━━━ Données présentées ━━━

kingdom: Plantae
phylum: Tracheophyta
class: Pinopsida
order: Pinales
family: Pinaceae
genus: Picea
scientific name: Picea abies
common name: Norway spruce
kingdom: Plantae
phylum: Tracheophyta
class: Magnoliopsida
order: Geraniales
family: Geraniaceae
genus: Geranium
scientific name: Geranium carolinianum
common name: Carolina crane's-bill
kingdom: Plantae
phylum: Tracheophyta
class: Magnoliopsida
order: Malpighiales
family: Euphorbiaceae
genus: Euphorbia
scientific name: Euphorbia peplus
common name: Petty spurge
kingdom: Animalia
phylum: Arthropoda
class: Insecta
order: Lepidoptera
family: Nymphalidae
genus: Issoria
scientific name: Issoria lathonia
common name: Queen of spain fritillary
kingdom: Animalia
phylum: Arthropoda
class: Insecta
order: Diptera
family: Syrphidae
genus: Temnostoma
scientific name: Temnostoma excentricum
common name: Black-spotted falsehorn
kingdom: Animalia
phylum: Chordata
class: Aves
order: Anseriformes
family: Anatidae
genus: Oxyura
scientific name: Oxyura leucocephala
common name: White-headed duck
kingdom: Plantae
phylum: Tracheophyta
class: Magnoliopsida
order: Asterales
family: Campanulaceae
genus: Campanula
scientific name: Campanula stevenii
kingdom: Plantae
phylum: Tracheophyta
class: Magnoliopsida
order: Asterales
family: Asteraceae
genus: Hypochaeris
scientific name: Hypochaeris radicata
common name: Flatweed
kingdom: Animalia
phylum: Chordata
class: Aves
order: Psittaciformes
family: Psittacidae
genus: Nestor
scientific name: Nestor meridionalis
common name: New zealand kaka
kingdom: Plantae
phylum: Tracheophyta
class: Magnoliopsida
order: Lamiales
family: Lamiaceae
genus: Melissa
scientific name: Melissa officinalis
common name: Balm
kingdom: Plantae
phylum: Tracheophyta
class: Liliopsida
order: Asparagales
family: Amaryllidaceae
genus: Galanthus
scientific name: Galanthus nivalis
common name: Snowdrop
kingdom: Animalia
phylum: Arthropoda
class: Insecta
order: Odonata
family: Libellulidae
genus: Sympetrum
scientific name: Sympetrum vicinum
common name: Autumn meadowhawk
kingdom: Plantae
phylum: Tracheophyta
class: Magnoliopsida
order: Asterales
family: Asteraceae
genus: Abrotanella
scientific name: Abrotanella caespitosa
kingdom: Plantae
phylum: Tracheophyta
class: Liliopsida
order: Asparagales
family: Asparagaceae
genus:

━━━

Transposez l'ensemble de ces données en un tableau Markdown à deux colonnes, « N° » pour le numéro de rang et « Ligne » pour la ligne correspondante, en omettant les lignes vides.

[Corrigé]
| N° | Ligne |
|---|---|
| 1 | kingdom: Plantae |
| 2 | phylum: Tracheophyta |
| 3 | class: Pinopsida |
| 4 | order: Pinales |
| 5 | family: Pinaceae |
| 6 | genus: Picea |
| 7 | scientific name: Picea abies |
| 8 | common name: Norway spruce |
| 9 | kingdom: Plantae |
| 10 | phylum: Tracheophyta |
| 11 | class: Magnoliopsida |
| 12 | order: Geraniales |
| 13 | family: Geraniaceae |
| 14 | genus: Geranium |
| 15 | scientific name: Geranium carolinianum |
| 16 | common name: Carolina crane's-bill |
| 17 | kingdom: Plantae |
| 18 | phylum: Tracheophyta |
| 19 | class: Magnoliopsida |
| 20 | order: Malpighiales |
| 21 | family: Euphorbiaceae |
| 22 | genus: Euphorbia |
| 23 | scientific name: Euphorbia peplus |
| 24 | common name: Petty spurge |
| 25 | kingdom: Animalia |
| 26 | phylum: Arthropoda |
| 27 | class: Insecta |
| 28 | order: Lepidoptera |
| 29 | family: Nymphalidae |
| 30 | genus: Issoria |
| 31 | scientific name: Issoria lathonia |
| 32 | common name: Queen of spain fritillary |
| 33 | kingdom: Animalia |
| 34 | phylum: Arthropoda |
| 35 | class: Insecta |
| 36 | order: Diptera |
| 37 | family: Syrphidae |
| 38 | genus: Temnostoma |
| 39 | scientific name: Temnostoma excentricum |
| 40 | common name: Black-spotted falsehorn |
| 41 | kingdom: Animalia |
| 42 | phylum: Chordata |
| 43 | class: Aves |
| 44 | order: Anseriformes |
| 45 | family: Anatidae |
| 46 | genus: Oxyura |
| 47 | scientific name: Oxyura leucocephala |
| 48 | common name: White-headed duck |
| 49 | kingdom: Plantae |
| 50 | phylum: Tracheophyta |
| 51 | class: Magnoliopsida |
| 52 | order: Asterales |
| 53 | family: Campanulaceae |
| 54 | genus: Campanula |
| 55 | scientific name: Campanula stevenii |
| 56 | kingdom: Plantae |
| 57 | phylum: Tracheophyta |
| 58 | class: Magnoliopsida |
| 59 | order: Asterales |
| 60 | family: Asteraceae |
| 61 | genus: Hypochaeris |
| 62 | scientific name: Hypochaeris radicata |
| 63 | common name: Flatweed |
| 64 | kingdom: Animalia |
| 65 | phylum: Chordata |
| 66 | class: Aves |
| 67 | order: Psittaciformes |
| 68 | family: Psittacidae |
| 69 | genus: Nestor |
| 70 | scientific name: Nestor meridionalis |
| 71 | common name: New zealand kaka |
| 72 | kingdom: Plantae |
| 73 | phylum: Tracheophyta |
| 74 | class: Magnoliopsida |
| 75 | order: Lamiales |
| 76 | family: Lamiaceae |
| 77 | genus: Melissa |
| 78 | scientific name: Melissa officinalis |
| 79 | common name: Balm |
| 80 | kingdom: Plantae |
| 81 | phylum: Tracheophyta |
| 82 | class: Liliopsida |
| 83 | order: Asparagales |
| 84 | family: Amaryllidaceae |
| 85 | genus: Galanthus |
| 86 | scientific name: Galanthus nivalis |
| 87 | common name: Snowdrop |
| 88 | kingdom: Animalia |
| 89 | phylum: Arthropoda |
| 90 | class: Insecta |
| 91 | order: Odonata |
| 92 | family: Libellulidae |
| 93 | genus: Sympetrum |
| 94 | scientific name: Sympetrum vicinum |
| 95 | common name: Autumn meadowhawk |
| 96 | kingdom: Plantae |
| 97 | phylum: Tracheophyta |
| 98 | class: Magnoliopsida |
| 99 | order: Asterales |
| 100 | family: Asteraceae |
| 101 | genus: Abrotanella |
| 102 | scientific name: Abrotanella caespitosa |
| 103 | kingdom: Plantae |
| 104 | phylum: Tracheophyta |
| 105 | class: Liliopsida |
| 106 | order: Asparagales |
| 107 | family: Asparagaceae |
| 108 | genus: |